手術のキズは、腰のまん中に2から4cmの長さで縦にできます。その後の手術操作は、ふつうは症状のあるがわから行います。右あるいは左がわで背骨の後ろにある筋肉をよけて背骨の後ろの部分を見えるようにします。背骨のうしろの部分を一部削ります。背骨と背骨の間に黄色靭帯という靭帯がありますので、その靭帯を取り除いて硬膜管と神経根が見えるようにします。硬膜管は神経の本幹で、神経根は本幹から分かれて下肢などに行く枝です。
神経根を外側から内側へ押してよけると神経根のおなかがわにヘルニアの出っ張りが見えます。
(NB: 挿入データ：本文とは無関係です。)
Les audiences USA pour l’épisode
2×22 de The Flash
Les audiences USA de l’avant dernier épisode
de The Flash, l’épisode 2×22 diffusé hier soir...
そのヘルニアを道具でつまんで取り除きます。
普通の場合、手術の翌日から歩行できます。
経皮的髄核摘出 (Percutaneous Nucleotomy, PN)
腰骨の椎間板は背骨と背骨の間をつないでクッションの働きをしています。しかし、年齢を重ねることや、腰部への負担が大きすぎることにより、椎間板は次第に機能を果たせなくなってきて(変性して)、一部の椎間板は破綻してきます。椎間板ヘルニアは椎間板の一部が後ろ、あるいは横後ろ、稀には横に出っ張った状態で、20歳代から40歳代の人に多く発症します。